[PROVIDED MATERIAL — start]

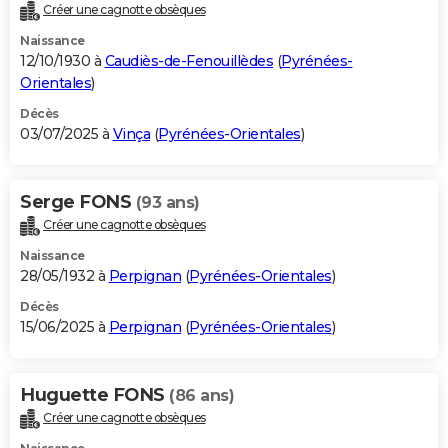
Créer une cagnotte obsèques
Naissance
12/10/1930 à
Caudiès-de-Fenouillèdes
(
Pyrénées-
Orientales
)
Décès
03/07/2025 à
Vinça
(
Pyrénées-Orientales
)
Serge FONS
(93 ans)
Créer une cagnotte obsèques
Naissance
28/05/1932 à
Perpignan
(
Pyrénées-Orientales
)
Décès
15/06/2025 à
Perpignan
(
Pyrénées-Orientales
)
Huguette FONS
(86 ans)
Créer une cagnotte obsèques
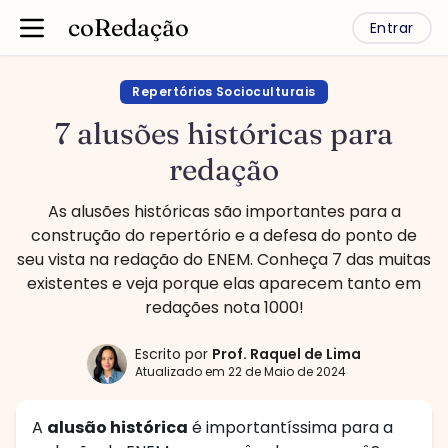
coRedação
Entrar
Repertórios Socioculturais
7 alusões históricas para
redação
As alusões históricas são importantes para a
construção do repertório e a defesa do ponto de
seu vista na redação do ENEM. Conheça 7 das muitas
existentes e veja porque elas aparecem tanto em
redações nota 1000!
Escrito por
Prof.
Raquel de Lima
Atualizado em
22 de Maio de 2024
A
alusão histórica
é importantíssima para a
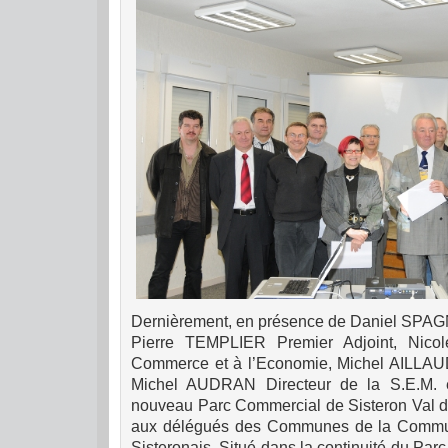
Dernièrement, en présence de Daniel SPAG
Pierre TEMPLIER Premier Adjoint, Nic
Commerce et à l’Economie, Michel AILLAUD
Michel AUDRAN Directeur de la S.E.M. et
nouveau Parc Commercial de Sisteron Val d
aux délégués des Communes de la Comm
Sisteronais.
Situé dans la continuité du Parc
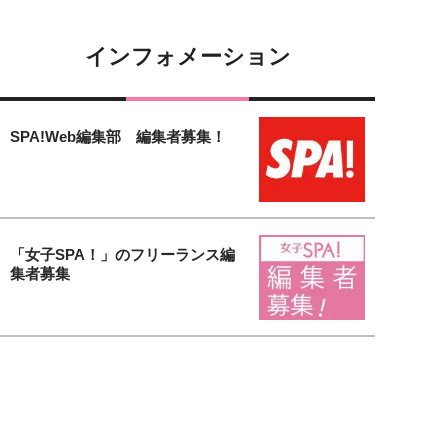
インフォメーション
SPA!Web編集部 編集者募集！
「女子SPA！」のフリーランス編
集者募集
【女子SPA！無料会員募集中】会
員登録するだけで様々な特典がも
り...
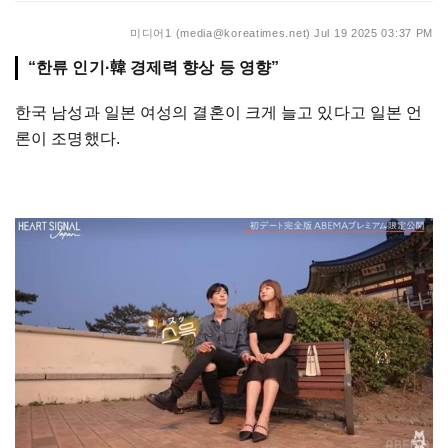
미디어1 (media@koreatimes.net)
Jul 19 2025 03:37 PM
“한류 인기·韓 경제력 향상 등 영향”
한국 남성과 일본 여성의 결혼이 크게 늘고 있다고 일본 언
론이 조명했다.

[PROVIDED MATERIAL — finish]

> [WHAT YOU NEED TO DO] Please copy every line of text from all the entries above without changing anything, and leave the pictures out of your answer.

> [RESULT OF THE TASK]
Créer une cagnotte obsèques
Naissance
12/10/1930 à
Caudiès-de-Fenouillèdes
(
Pyrénées-
Orientales
)
Décès
03/07/2025 à
Vinça
(
Pyrénées-Orientales
)
Serge FONS
(93 ans)
Créer une cagnotte obsèques
Naissance
28/05/1932 à
Perpignan
(
Pyrénées-Orientales
)
Décès
15/06/2025 à
Perpignan
(
Pyrénées-Orientales
)
Huguette FONS
(86 ans)
Créer une cagnotte obsèques
coRedação
Entrar
Repertórios Socioculturais
7 alusões históricas para
redação
As alusões históricas são importantes para a
construção do repertório e a defesa do ponto de
seu vista na redação do ENEM. Conheça 7 das muitas
existentes e veja porque elas aparecem tanto em
redações nota 1000!
Escrito por
Prof.
Raquel de Lima
Atualizado em
22 de Maio de 2024
A
alusão histórica
é importantíssima para a
Dernièrement, en présence de Daniel SPAG
Pierre TEMPLIER Premier Adjoint, Nic
Commerce et à l’Economie, Michel AILLAUD
Michel AUDRAN Directeur de la S.E.M. et
nouveau Parc Commercial de Sisteron Val d
aux délégués des Communes de la Comm
Sisteronais.
Situé dans la continuité du Parc
インフォメーション
SPA!Web編集部 編集者募集！
「女子SPA！」のフリーランス編
集者募集
【女子SPA！無料会員募集中】会
員登録するだけで様々な特典がも
り...
미디어1 (media@koreatimes.net)
Jul 19 2025 03:37 PM
“한류 인기·韓 경제력 향상 등 영향”
한국 남성과 일본 여성의 결혼이 크게 늘고 있다고 일본 언
론이 조명했다.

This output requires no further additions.